Mary has died. She died peacefully at St Christopher’s Hospice. It still bewilders me that one can be so prepared for someone’s death and yet be so distraught when it actually happens.
Mary had deteriorated rapidly this last month and I went to see her twice in the hospice before she died. The first time I visited, I was so shocked by the changes I had to go to the family room with one of the nurses. She was so skinny, and could barely keep her eyes open or move her body. The most shocking thing was how much she – or that experience – reminded me of mum. There I was, two and half years after my mums death, stroking another dying woman’s hair, holding the pink lollipops of water to her mouth and putting Vaseline on her lips. When I walked out of the hospice that day, it was the first time since I’d started volunteering that I questioned my decision. Why I had I put myself in a position where I would be doing that again so soon after seeing my mum die? I was suddenly more aware than ever that I was facing the unavoidable death of someone else that I love and care about. And I had put myself there. Why had I made those choices?
To be honest I’m not entirely sure. But I do know that it was the right choice. And one I don’t regret for one second. It enriched my life in ways that I will probably only now begin to understand, and I know I made a difference to her in the last year of her life too.
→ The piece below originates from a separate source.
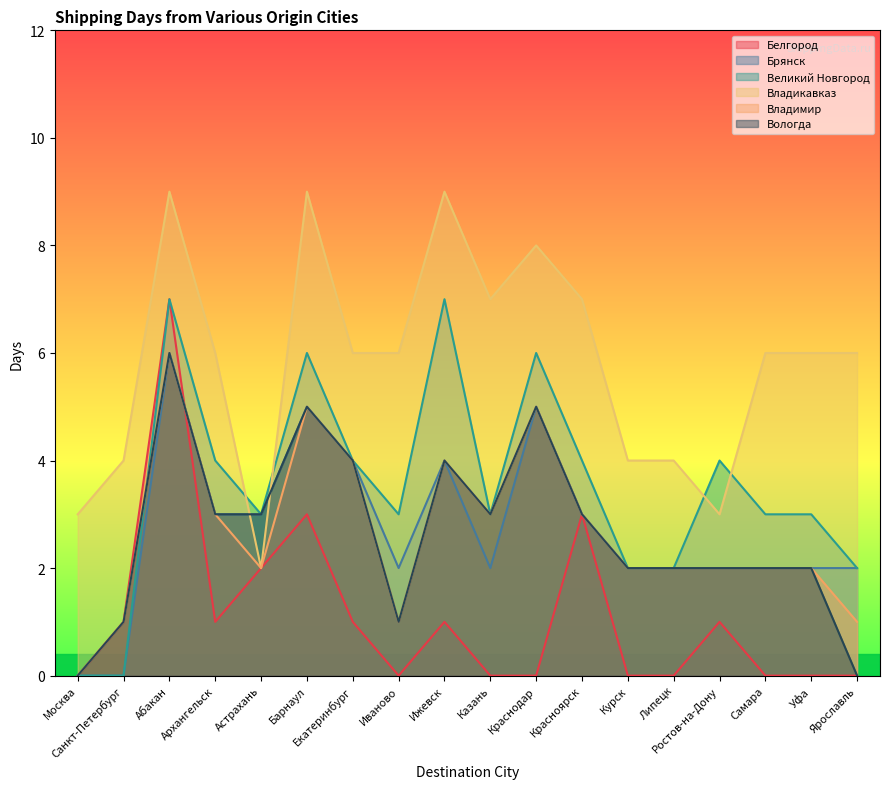

Does the chart display data point markers on the line(s)?

No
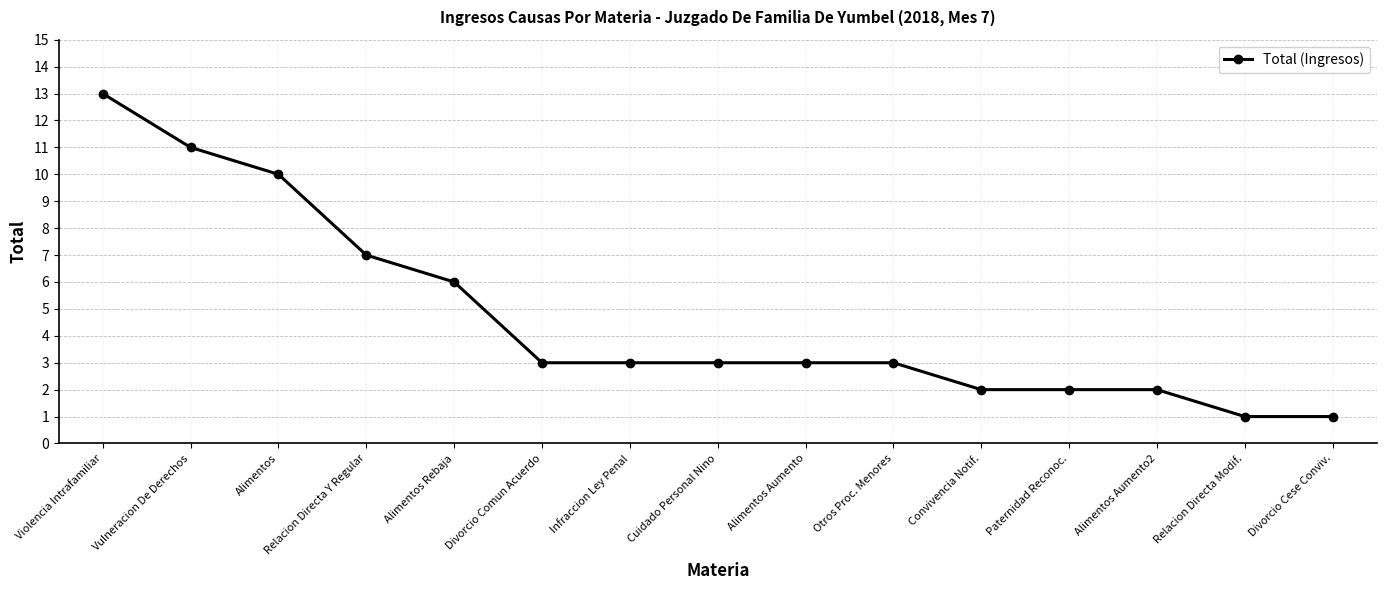

True or false: the data shows 1 at Divorcio Comun Acuerdo.

False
The strangest thing about losing someone in this capacity is that it is a totally isolated loss. When I got the call from the hospice, I had no-one to tell. Obviously my friends and family know about my relationship with Mary and would want to know, but there was no-one I could be bereaved with. My relationship with Mary was entirely distinct from all others. It had its own unique definition. It is no surprise then that my first instinct when I found out was to write this blog post. What else am I to do with this feeling?